DATA FOR THIS TASK
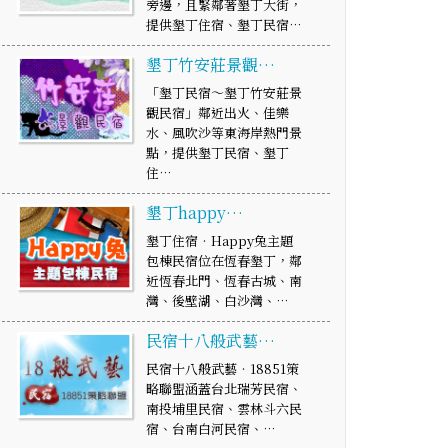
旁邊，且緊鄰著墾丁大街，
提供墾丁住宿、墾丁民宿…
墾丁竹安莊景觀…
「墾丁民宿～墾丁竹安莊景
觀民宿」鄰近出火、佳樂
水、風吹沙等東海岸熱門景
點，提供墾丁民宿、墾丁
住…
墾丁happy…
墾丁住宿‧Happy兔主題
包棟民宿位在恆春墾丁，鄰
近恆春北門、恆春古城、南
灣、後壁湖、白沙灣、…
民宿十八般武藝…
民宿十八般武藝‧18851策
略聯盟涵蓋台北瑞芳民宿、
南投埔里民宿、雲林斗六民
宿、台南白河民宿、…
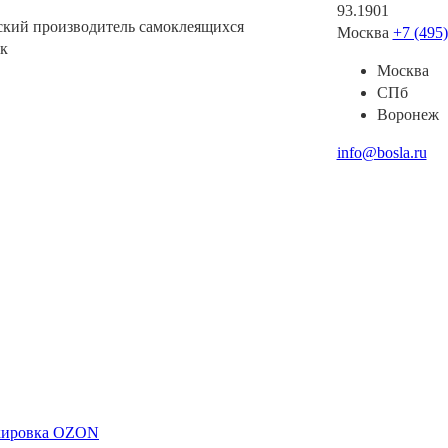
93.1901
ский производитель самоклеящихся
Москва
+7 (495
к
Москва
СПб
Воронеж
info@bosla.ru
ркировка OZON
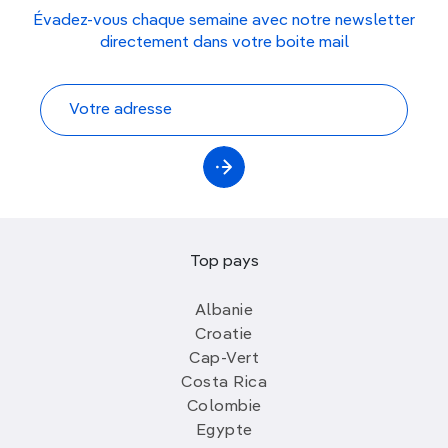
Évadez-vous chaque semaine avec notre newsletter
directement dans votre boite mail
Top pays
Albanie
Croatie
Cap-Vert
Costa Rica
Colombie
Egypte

EXERCISE DIRECTIONS
Copy every line of text from the data above without changing any of it, and leave the pictures out of your answer.

RESPONSE
旁邊，且緊鄰著墾丁大街，
提供墾丁住宿、墾丁民宿…
墾丁竹安莊景觀…
「墾丁民宿～墾丁竹安莊景
觀民宿」鄰近出火、佳樂
水、風吹沙等東海岸熱門景
點，提供墾丁民宿、墾丁
住…
墾丁happy…
墾丁住宿‧Happy兔主題
包棟民宿位在恆春墾丁，鄰
近恆春北門、恆春古城、南
灣、後壁湖、白沙灣、…
民宿十八般武藝…
民宿十八般武藝‧18851策
略聯盟涵蓋台北瑞芳民宿、
南投埔里民宿、雲林斗六民
宿、台南白河民宿、…
93.1901
ский производитель самоклеящихся
Москва
+7 (495
к
Москва
СПб
Воронеж
info@bosla.ru
ркировка OZON
Évadez-vous chaque semaine avec notre newsletter
directement dans votre boite mail
Top pays
Albanie
Croatie
Cap-Vert
Costa Rica
Colombie
Egypte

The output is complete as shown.